Collected data
+ + +

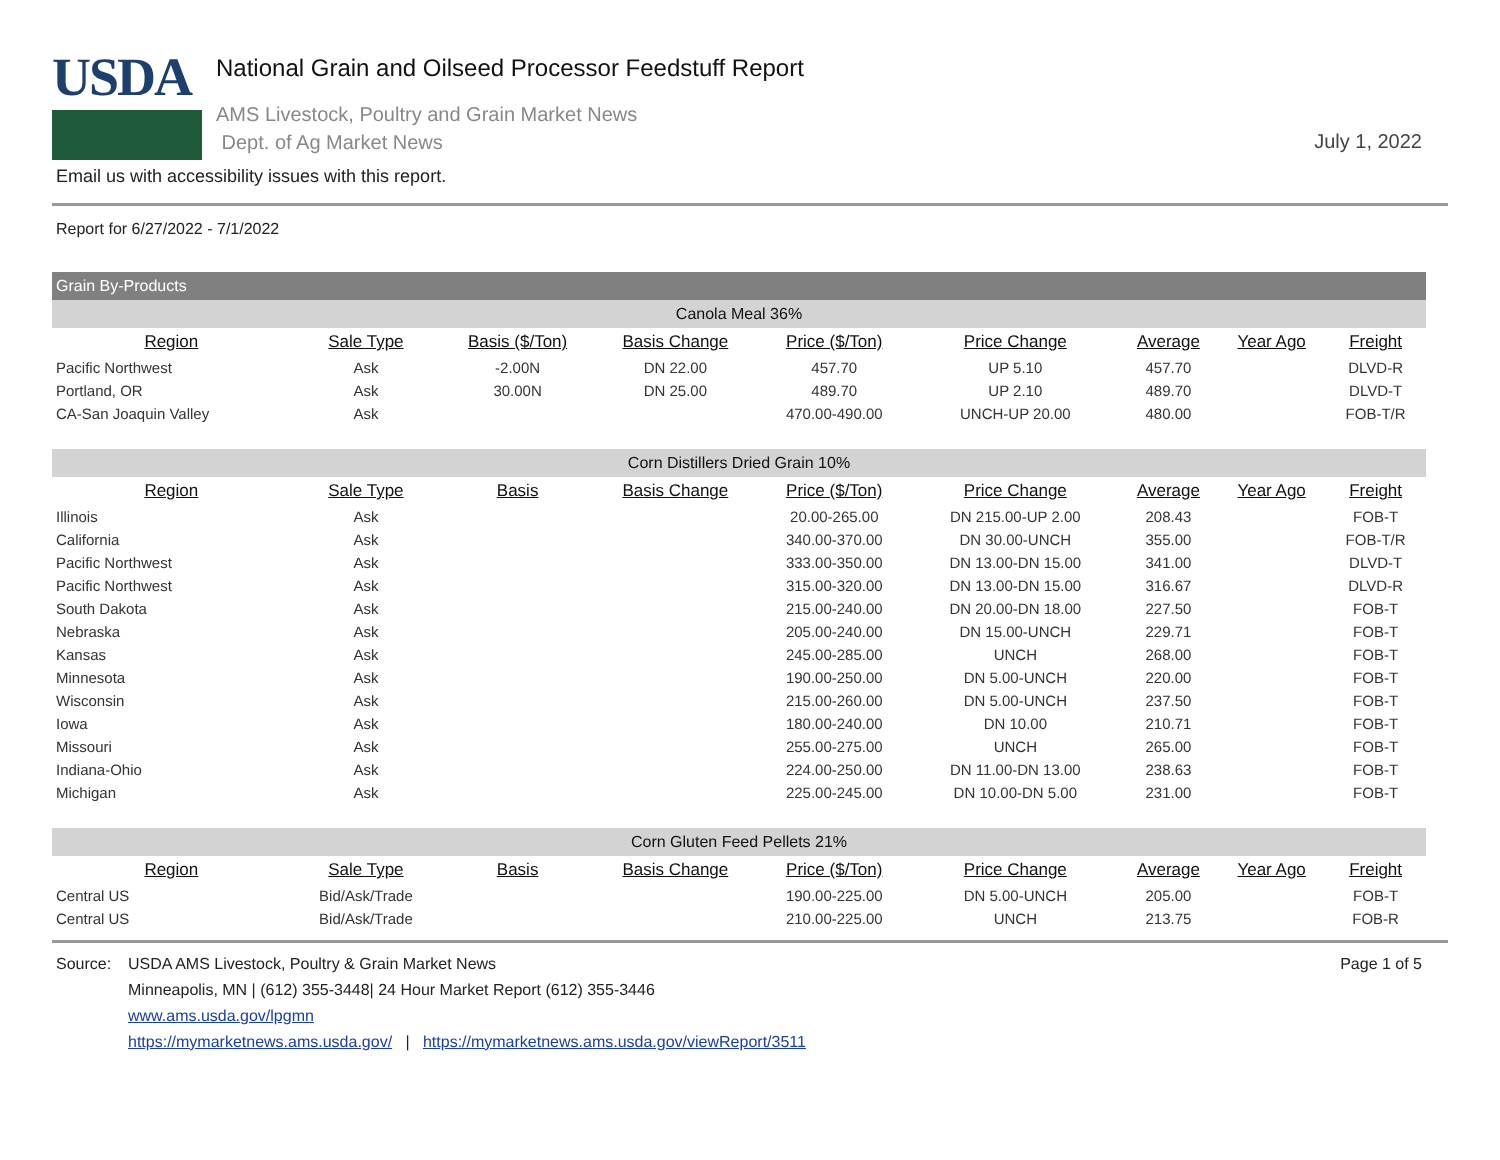USDA
National Grain and Oilseed Processor Feedstuff Report
AMS Livestock, Poultry and Grain Market News
Dept. of Ag Market News
July 1, 2022
Email us with accessibility issues with this report.
Report for 6/27/2022 - 7/1/2022
Grain By-Products
| Canola Meal 36% | | | | | | | | |
| Region | Sale Type | Basis ($/Ton) | Basis Change | Price ($/Ton) | Price Change | Average | Year Ago | Freight |
| Pacific Northwest | Ask | -2.00N | DN 22.00 | 457.70 | UP 5.10 | 457.70 | | DLVD-R |
| Portland, OR | Ask | 30.00N | DN 25.00 | 489.70 | UP 2.10 | 489.70 | | DLVD-T |
| CA-San Joaquin Valley | Ask | | | 470.00-490.00 | UNCH-UP 20.00 | 480.00 | | FOB-T/R |
| Corn Distillers Dried Grain 10% | | | | | | | | |
| Region | Sale Type | Basis | Basis Change | Price ($/Ton) | Price Change | Average | Year Ago | Freight |
| Illinois | Ask | | | 20.00-265.00 | DN 215.00-UP 2.00 | 208.43 | | FOB-T |
| California | Ask | | | 340.00-370.00 | DN 30.00-UNCH | 355.00 | | FOB-T/R |
| Pacific Northwest | Ask | | | 333.00-350.00 | DN 13.00-DN 15.00 | 341.00 | | DLVD-T |
| Pacific Northwest | Ask | | | 315.00-320.00 | DN 13.00-DN 15.00 | 316.67 | | DLVD-R |
| South Dakota | Ask | | | 215.00-240.00 | DN 20.00-DN 18.00 | 227.50 | | FOB-T |
| Nebraska | Ask | | | 205.00-240.00 | DN 15.00-UNCH | 229.71 | | FOB-T |
| Kansas | Ask | | | 245.00-285.00 | UNCH | 268.00 | | FOB-T |
| Minnesota | Ask | | | 190.00-250.00 | DN 5.00-UNCH | 220.00 | | FOB-T |
| Wisconsin | Ask | | | 215.00-260.00 | DN 5.00-UNCH | 237.50 | | FOB-T |
| Iowa | Ask | | | 180.00-240.00 | DN 10.00 | 210.71 | | FOB-T |
| Missouri | Ask | | | 255.00-275.00 | UNCH | 265.00 | | FOB-T |
| Indiana-Ohio | Ask | | | 224.00-250.00 | DN 11.00-DN 13.00 | 238.63 | | FOB-T |
| Michigan | Ask | | | 225.00-245.00 | DN 10.00-DN 5.00 | 231.00 | | FOB-T |
| Corn Gluten Feed Pellets 21% | | | | | | | | |
| Region | Sale Type | Basis | Basis Change | Price ($/Ton) | Price Change | Average | Year Ago | Freight |
| Central US | Bid/Ask/Trade | | | 190.00-225.00 | DN 5.00-UNCH | 205.00 | | FOB-T |
| Central US | Bid/Ask/Trade | | | 210.00-225.00 | UNCH | 213.75 | | FOB-R |
Source: USDA AMS Livestock, Poultry & Grain Market News
Minneapolis, MN | (612) 355-3448| 24 Hour Market Report (612) 355-3446
www.ams.usda.gov/lpgmn
https://mymarketnews.ams.usda.gov/ | https://mymarketnews.ams.usda.gov/viewReport/3511
Page 1 of 5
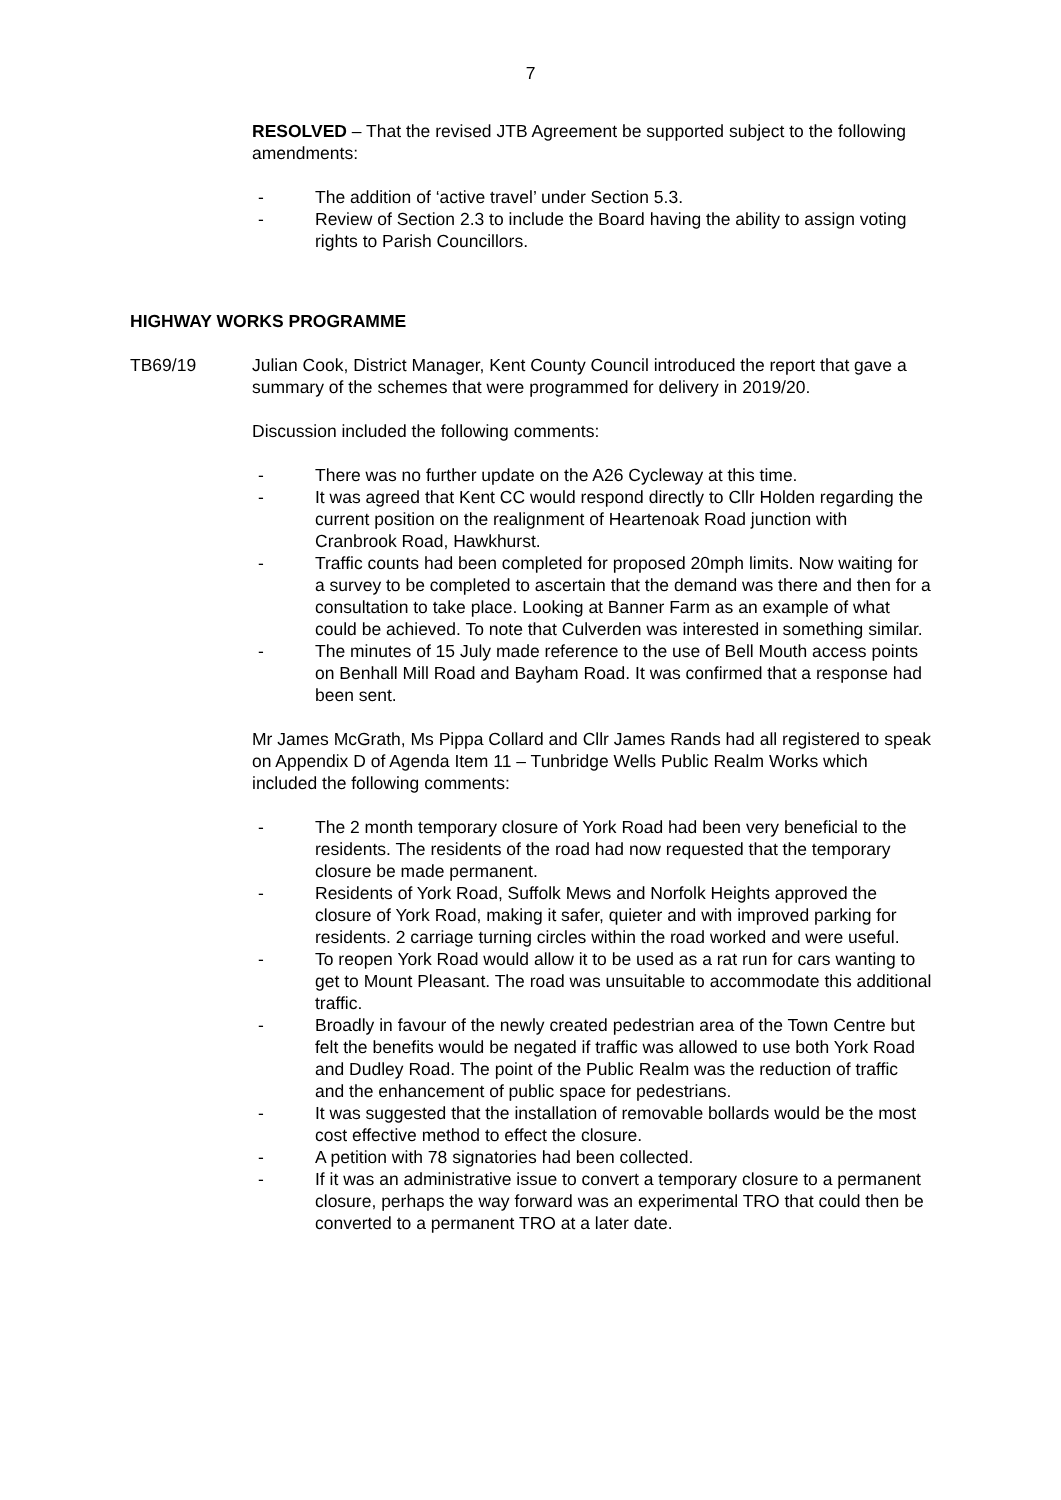7
RESOLVED – That the revised JTB Agreement be supported subject to the following amendments:
- The addition of ‘active travel’ under Section 5.3.
- Review of Section 2.3 to include the Board having the ability to assign voting rights to Parish Councillors.
HIGHWAY WORKS PROGRAMME
TB69/19 Julian Cook, District Manager, Kent County Council introduced the report that gave a summary of the schemes that were programmed for delivery in 2019/20.
Discussion included the following comments:
- There was no further update on the A26 Cycleway at this time.
- It was agreed that Kent CC would respond directly to Cllr Holden regarding the current position on the realignment of Heartenoak Road junction with Cranbrook Road, Hawkhurst.
- Traffic counts had been completed for proposed 20mph limits. Now waiting for a survey to be completed to ascertain that the demand was there and then for a consultation to take place. Looking at Banner Farm as an example of what could be achieved. To note that Culverden was interested in something similar.
- The minutes of 15 July made reference to the use of Bell Mouth access points on Benhall Mill Road and Bayham Road. It was confirmed that a response had been sent.
Mr James McGrath, Ms Pippa Collard and Cllr James Rands had all registered to speak on Appendix D of Agenda Item 11 – Tunbridge Wells Public Realm Works which included the following comments:
- The 2 month temporary closure of York Road had been very beneficial to the residents. The residents of the road had now requested that the temporary closure be made permanent.
- Residents of York Road, Suffolk Mews and Norfolk Heights approved the closure of York Road, making it safer, quieter and with improved parking for residents. 2 carriage turning circles within the road worked and were useful.
- To reopen York Road would allow it to be used as a rat run for cars wanting to get to Mount Pleasant. The road was unsuitable to accommodate this additional traffic.
- Broadly in favour of the newly created pedestrian area of the Town Centre but felt the benefits would be negated if traffic was allowed to use both York Road and Dudley Road. The point of the Public Realm was the reduction of traffic and the enhancement of public space for pedestrians.
- It was suggested that the installation of removable bollards would be the most cost effective method to effect the closure.
- A petition with 78 signatories had been collected.
- If it was an administrative issue to convert a temporary closure to a permanent closure, perhaps the way forward was an experimental TRO that could then be converted to a permanent TRO at a later date.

+ + +

# Work to complete
Would you write out exactly the lines above, starting at the line containing "Page 1 of 5" and stopping after the line containing "- It was agreed"? Omit the pictures.

# Response to the task
Page 1 of 5
7
RESOLVED – That the revised JTB Agreement be supported subject to the following amendments:
- The addition of ‘active travel’ under Section 5.3.
- Review of Section 2.3 to include the Board having the ability to assign voting rights to Parish Councillors.
HIGHWAY WORKS PROGRAMME
TB69/19 Julian Cook, District Manager, Kent County Council introduced the report that gave a summary of the schemes that were programmed for delivery in 2019/20.
Discussion included the following comments:
- There was no further update on the A26 Cycleway at this time.
- It was agreed that Kent CC would respond directly to Cllr Holden regarding the current position on the realignment of Heartenoak Road junction with Cranbrook Road, Hawkhurst.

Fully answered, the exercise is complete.